There are two types of insulin pens available to you: reusable insulin pens and disposable insulin pens. As well as the overall advantages pens offer over syringes and vials, there are specific advantages that each type of pen offers to you:
Features of Disposable Insulin Pens
Disposable insulin pens are sold pre-filled with insulin and discarded when they are empty. They are filled with 300 units of insulin and sold in boxes of five pens.
Although they are a bit more convenient than reusable insulin pens, since you won’t have to load them with cartridges, they cost more than cartridges with the same amount of insulin in the reusable pens.
Storing Insulin Pens
While the insulin pens can be stored in the refrigerator prior to use, the pens should never be put in the refrigerator after you start to use one. They should be stored at room temperature.
If you’ve stored your insulin pen at room temperature for more than 28 days, than it is time to dispose of the pen with any remaining insulin, and replace it with a new insulin pen.
Insulin Pen Needles
Reusable and disposable insulin pens require a pen needle. Pen needles cost less than insulin syringes. For each injection, you screw on a new pen needle, dial in your dose, insert the needle into the skin and press the button to inject insulin.
Select The Right Insulin Pen For You
More critical than if the insulin pen is reusable or disposable is how much insulin you require at any one time, together with how precise you need the dose to be.
Insulin pens can administer doses in increments of half a unit, one, or two units. Maximum delivery of a single injection ranges from 21 to 80 units.
Children, for example, may need a pen that allows dosing in half-unit increments for mealtime insulin. Someone who takes a daily injection of long acting basal will need a pen that can give a larger dose.
Before using either reusable or disposable insulin pens, consult your physician to help you make the right choice.

# # # #

ACTION ITEM A ::
According to the text on insulin pens, how many units of insulin does a disposable pen hold?
ACTION ITEM B ::
Translate this sentence from the text on insulin pens into Spanish: "Pen needles cost less than insulin syringes."

# # # #

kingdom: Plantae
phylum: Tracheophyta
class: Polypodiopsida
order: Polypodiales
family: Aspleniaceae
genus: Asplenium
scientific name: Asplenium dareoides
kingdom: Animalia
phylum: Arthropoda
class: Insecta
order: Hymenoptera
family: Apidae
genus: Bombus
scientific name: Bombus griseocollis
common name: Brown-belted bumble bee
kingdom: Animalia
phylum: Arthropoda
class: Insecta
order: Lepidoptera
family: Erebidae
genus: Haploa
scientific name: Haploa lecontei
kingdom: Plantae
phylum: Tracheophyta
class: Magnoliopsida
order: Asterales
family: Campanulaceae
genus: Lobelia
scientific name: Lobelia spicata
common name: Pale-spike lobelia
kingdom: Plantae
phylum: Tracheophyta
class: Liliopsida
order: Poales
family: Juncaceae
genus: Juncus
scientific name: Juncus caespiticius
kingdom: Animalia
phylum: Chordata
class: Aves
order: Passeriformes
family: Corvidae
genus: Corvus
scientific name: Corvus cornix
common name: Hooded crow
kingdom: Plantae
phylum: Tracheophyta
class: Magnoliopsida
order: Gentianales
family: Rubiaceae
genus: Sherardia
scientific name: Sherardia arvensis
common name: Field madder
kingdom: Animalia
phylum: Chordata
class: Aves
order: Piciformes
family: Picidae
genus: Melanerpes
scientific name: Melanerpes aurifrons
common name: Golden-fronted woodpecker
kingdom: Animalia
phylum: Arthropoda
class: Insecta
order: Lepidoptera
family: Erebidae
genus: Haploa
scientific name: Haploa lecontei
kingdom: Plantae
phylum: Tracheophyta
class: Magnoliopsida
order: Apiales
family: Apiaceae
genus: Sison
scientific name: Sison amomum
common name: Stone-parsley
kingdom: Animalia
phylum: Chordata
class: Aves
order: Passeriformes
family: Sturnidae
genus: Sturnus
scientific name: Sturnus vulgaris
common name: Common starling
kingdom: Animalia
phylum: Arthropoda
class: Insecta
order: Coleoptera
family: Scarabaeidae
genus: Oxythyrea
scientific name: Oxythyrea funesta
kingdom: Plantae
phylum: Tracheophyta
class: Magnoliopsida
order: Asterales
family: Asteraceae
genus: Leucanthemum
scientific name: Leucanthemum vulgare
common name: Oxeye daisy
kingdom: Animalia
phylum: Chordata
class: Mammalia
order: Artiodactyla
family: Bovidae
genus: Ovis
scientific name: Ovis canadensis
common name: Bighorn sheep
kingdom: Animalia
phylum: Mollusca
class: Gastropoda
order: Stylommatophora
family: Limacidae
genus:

# # # #

WRITTEN REPLY A ::
300 units

WRITTEN REPLY B ::
Las agujas para pluma cuestan menos que las jeringas de insulina.